Getting ready for plus-one (or more).
A plus sign on a home pregnancy test means a plus-one (or more) addition to your family. It’s the good news you’ve been dreaming of! In the nine months ahead, you’ll begin preparing for all of the changes this new life will bring. If you’re one of the many women who will continue working during pregnancy, you may find that the ongoing demands of work and home life can be daunting.
When you tell your supervisor and colleagues about your pregnancy, express any concerns you may have about working while you’re pregnant. Find out if your company allows flexible work hours and consider adjusting your hours around the times you feel most alert and energetic. With a little planning, you can learn how to navigate the workplace as a healthy mother-to-be
The Environmental Protection Agency lists indoor air quality as one of the top environmental health hazards in the U.S. today. It’s important to make sure you’re not being exposed to harmful substances while you’re pregnant. Continuous exposure to toxic substances and chemicals, including cleaning solvents, lead, mercury, pesticides and paint, can potentially harm your developing baby.
If you’re concerned about a substance that you might be exposed to at work, talk to your doctor to find out if it could be harming your baby. Your doctor and your supervisor can help determine how to minimize your risks while you’re pregnant.
Physically demanding duties.
If your job requires that you be on your feet for long periods, work long hours, lift heavy objects or perform physically challenging tasks, you may need to limit these activities. If you work more than one job, you may need to take time off.
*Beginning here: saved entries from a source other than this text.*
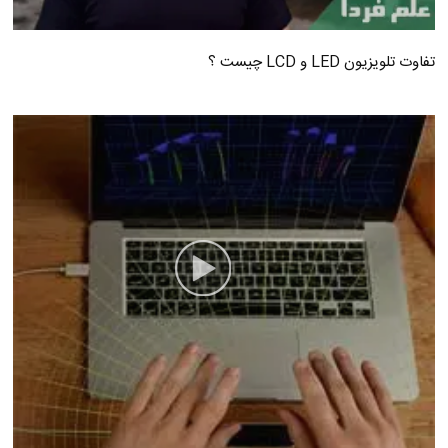
تفاوت تلویزیون LED و LCD چیست ؟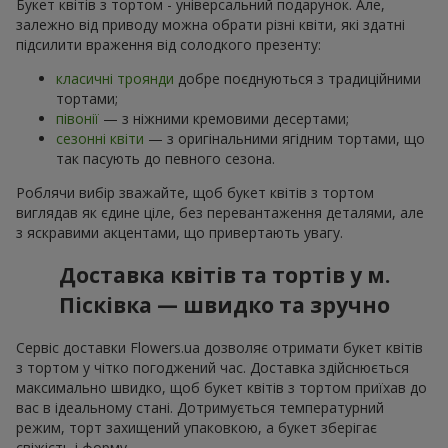
Букет квітів з тортом - універсальний подарунок. Але,
залежно від приводу можна обрати різні квіти, які здатні
підсилити враження від солодкого презенту:
класичні троянди
добре поєднуються з традиційними
тортами;
півонії
— з ніжними кремовими десертами;
сезонні квіти
— з оригінальними ягідним тортами, що
так пасують до певного сезона.
Роблячи вибір зважайте, щоб букет квітів з тортом
виглядав як єдине ціле, без перевантаження деталями, але
з яскравими акцентами, що привертають увагу.
Доставка квітів та тортів у м.
Пісківка — швидко та зручно
Сервіс доставки Flowers.ua дозволяє отримати букет квітів
з тортом у чітко погоджений час. Доставка здійснюється
максимально швидко, щоб букет квітів з тортом приїхав до
вас в ідеальному стані. Дотримується температурний
режим, торт захищений упаковкою, а букет зберігає
свіжість і форму.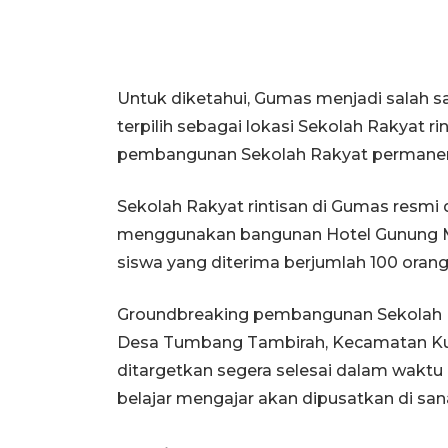
Untuk diketahui, Gumas menjadi salah s
terpilih sebagai lokasi Sekolah Rakyat r
pembangunan Sekolah Rakyat permane
Sekolah Rakyat rintisan di Gumas resm
menggunakan bangunan Hotel Gunung Mas 
siswa yang diterima berjumlah 100 orang
Groundbreaking pembangunan Sekolah R
Desa Tumbang Tambirah, Kecamatan Kuru
ditargetkan segera selesai dalam wakt
belajar mengajar akan dipusatkan di san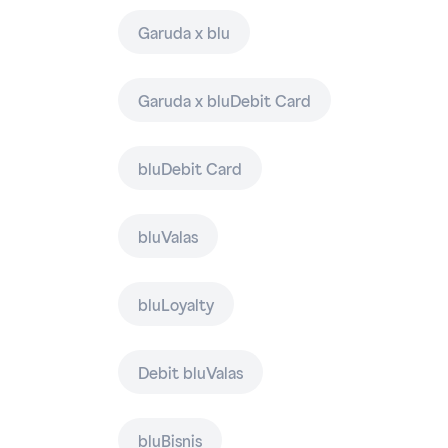
Garuda x blu
Garuda x bluDebit Card
bluDebit Card
bluValas
bluLoyalty
Debit bluValas
bluBisnis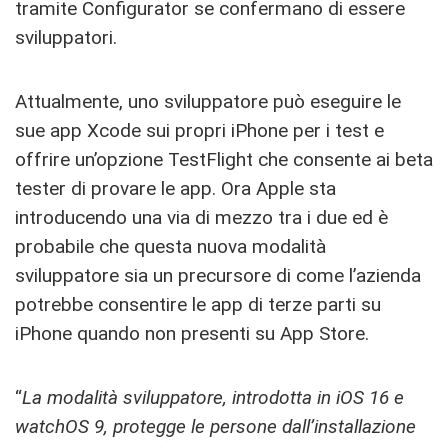
tramite Configurator se confermano di essere
sviluppatori.
Attualmente, uno sviluppatore può eseguire le
sue app Xcode sui propri iPhone per i test e
offrire un’opzione TestFlight che consente ai beta
tester di provare le app. Ora Apple sta
introducendo una via di mezzo tra i due ed è
probabile che questa nuova modalità
sviluppatore sia un precursore di come l’azienda
potrebbe consentire le app di terze parti su
iPhone quando non presenti su App Store.
“
La modalità sviluppatore, introdotta in iOS 16 e
watchOS 9, protegge le persone dall’installazione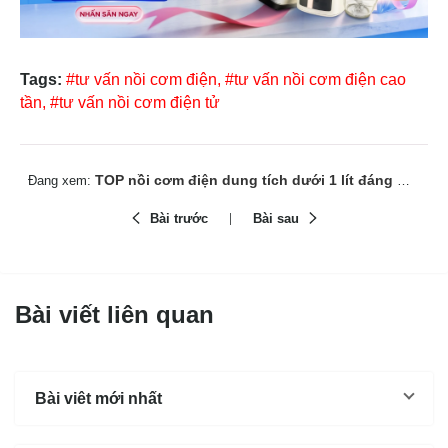
Tags:
#tư vấn nồi cơm điện,
#tư vấn nồi cơm điện cao
tần,
#tư vấn nồi cơm điện tử
TOP nồi cơm điện dung tích dưới 1 lít đáng mua tại BlueStone
Đang xem:
Bài trước
Bài sau
Bài viết liên quan
Bài viêt mới nhất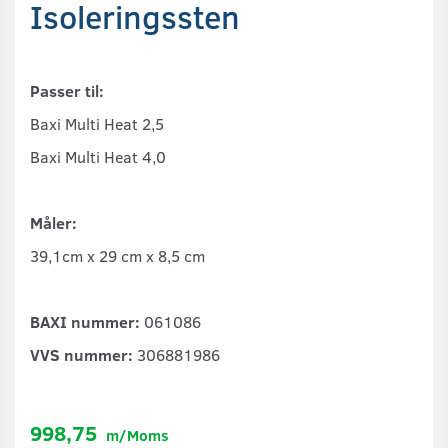
Isoleringssten
Passer til:
Baxi Multi Heat 2,5
Baxi Multi Heat 4,0
Måler:
39,1cm x 29 cm x 8,5 cm
BAXI nummer:
061086
VVS nummer:
306881986
998,75
m/Moms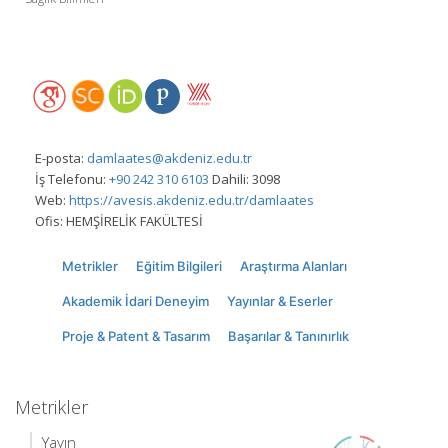
E-posta:
damlaates@akdeniz.edu.tr
İş Telefonu:
+90 242 310 6103
Dahili: 3098
Web:
https://avesis.akdeniz.edu.tr/damlaates
Ofis:
HEMŞİRELİK FAKÜLTESİ
Metrikler
Eğitim Bilgileri
Araştırma Alanları
Akademik İdari Deneyim
Yayınlar & Eserler
Proje & Patent & Tasarım
Başarılar & Tanınırlık
Metrikler
Yayın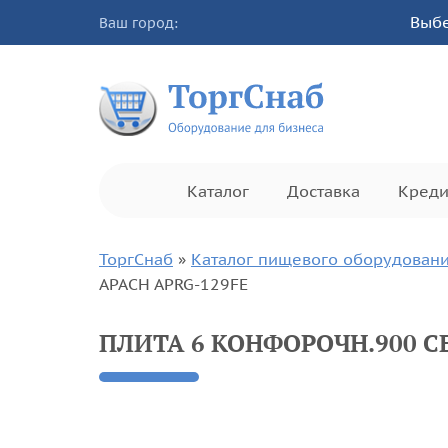
Выбе
Ваш город:
Каталог
Доставка
Креди
ТоргСнаб
»
Каталог пищевого оборудован
APACH APRG-129FE
ПЛИТА 6 КОНФОРОЧН.900 СЕ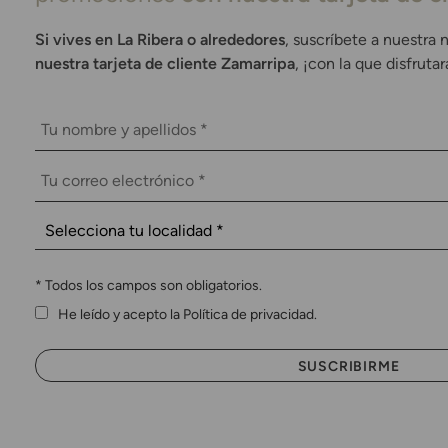
Si vives en La Ribera o alrededores
, suscríbete a nuestra 
nuestra tarjeta de cliente Zamarripa
, ¡con la que disfruta
*
Todos los campos son obligatorios.
He leído y acepto la Política de privacidad.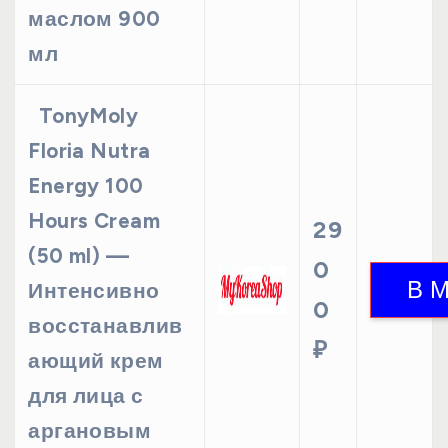
маслом 900
мл
TonyMoly
Floria Nutra
Energy 100
Hours Cream
29
(50 ml) —
0
Интенсивно
0
восстанавлив
₽
ающий крем
для лица с
аргановым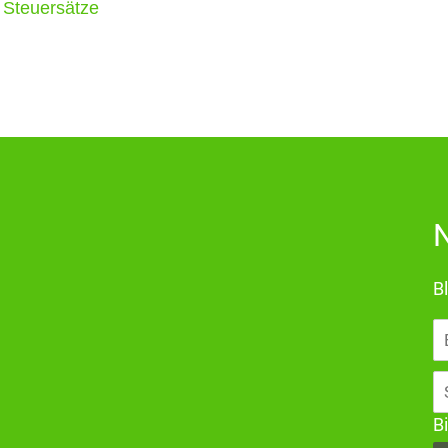
 Steuersätze
N
Bl
E-
Ma
A
Bi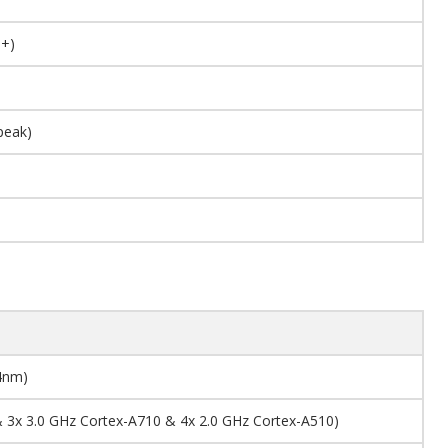
D+)
(peak)
4nm)
& 3x 3.0 GHz Cortex-A710 & 4x 2.0 GHz Cortex-A510)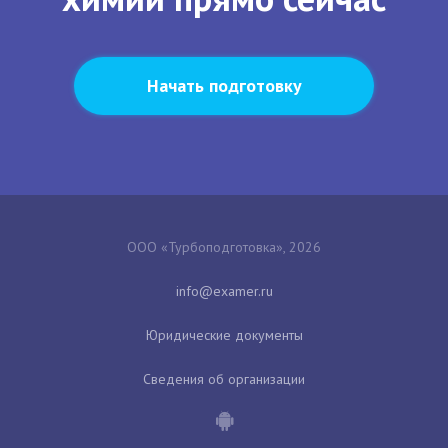
Начать подготовку
ООО «Турбоподготовка», 2026
Юридические документы
Сведения об организации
Stop working right away and call your doctor if you have any of the following symptoms:
- Vaginal bleeding or leaking of amniotic fluid
- Sudden and severe swelling that affects your hands, fingers or face
- Severe headaches
- Signs of infection, including fever and chills
- Difficulty urinating
- Vision problems
- Lightheadedness or shortness of breath
- Severe nausea or vomiting
- Baby has decreased activity
If you are required to travel overseas while you’re pregnant, make sure you have proper immunizations.
Also, talk with your doctor to find out how you can prevent becoming ill from the organisms found in food and water of foreign countries.
Your doctor may advise against travel if you’re having problems during your pregnancy or if the itinerary includes areas with active Zika virus transmission.
Designing a pregnancy-friendly workplace.
To optimize your work environment during your pregnancy, consider the following strategies:
- If you work at a desk, arrange your computer monitor, keyboard and chair so that you are sitting more comfortably
- Change positions often, incorporating sitting, walking and standing
- Use pillows for your back and to prop up your feet, as needed
- Keep snacks at your office to help you avoid skipping meals
- Drink plenty of water each day
Unwinding outside of work.
When you’re not working, be sure to unwind and de-stress. Allow yourself some time to relax each day and get plenty of sleep. It is not unusual for pregnant women to need a few extra hours of sleep.
Also, pamper yourself! Schedule a prenatal massage, indulge in a pedicure and have your hair highlighted — whatever makes you feel confident and relaxed. Two things to avoid: hot tubs and foot reflexology.
If your doctor says it’s safe, try to get at least 30 minutes of moderate exercise — such as walking, swimming and stationary cycling — on most days of the week. This will help you feel healthy and energetic. Prenatal yoga can also help keep you fit and relaxed during your pregnancy. Talk to your doctor about which exercises are safe and specific exercises to avoid.
Finally, allow others to help you and pay close attention to your body while pregnant; it will tell you when you have reached your limits.